Also, high-class people sing with a "genteel British" accent even though are French, and poor people sing with a Cockney accent, even though they, too, are French.
(I love it.)
I probably won't see The Hobbit OR Les Miz in the theater, but I might work it out. Holidays mean family means babysitters, so here's hoping.
I really need to finally read the whole book.
Fascinating fact: The
barricade in the film was built when the cast were given 10 minutes to construct one from the furniture in the set houses. They were surprised to realize the next day it would be their actual
set.
Yeah, we are totally counting on the grandparents to let us get out to at least one movie, which if I get my choice will be
The Hobbit
for sure.
Huh. I've never seen or heard Les Miz. I guess I should fix that some day.
I really need to finally read the whole book.
The movie made me want to reread it. Maybe this time I'll actually read the Waterloo bit without skipping. (Convent digression? Yes. Paris sewer digression? Hell yes! Waterloo....ugh. It's like Moby Dick's catalog of whales only WITHOUT THE INTERESTING FACTS ABOUT WHALES.)
Waterloo was my Waterloo.
Hugo is already a difficult author because of his ginormous vocabulary, the Waterloo chapter was simply the straw that broke the camel's back. (Or rather "the drop of water that made the vase overflow" as they say in French.)

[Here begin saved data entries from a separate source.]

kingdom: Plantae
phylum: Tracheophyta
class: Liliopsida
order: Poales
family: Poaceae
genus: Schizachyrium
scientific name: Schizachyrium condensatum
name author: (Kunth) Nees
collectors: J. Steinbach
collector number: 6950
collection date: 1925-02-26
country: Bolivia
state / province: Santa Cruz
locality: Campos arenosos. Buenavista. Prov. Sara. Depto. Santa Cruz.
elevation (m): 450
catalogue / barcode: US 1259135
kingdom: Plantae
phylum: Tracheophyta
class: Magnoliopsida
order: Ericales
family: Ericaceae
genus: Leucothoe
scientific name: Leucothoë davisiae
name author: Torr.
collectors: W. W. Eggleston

We were supposed to read it in French in my senior year French class in high school. I think I got through two pages.
My French, at its best, was just barely good enough to be an obviously American tourist in Paris for a week. I read Les Miz in English.
Either way, it's just so long.
Now I find myself wondering if it's usually abridged in English like Count of Monte Cristo.
We were supposed to read it in French in my senior year French class in high school. I think I got through two pages.
My senior year French teacher was much less ambitious- we read La Petit Prince!
Now I am earwormed with ABBA's Waterloo!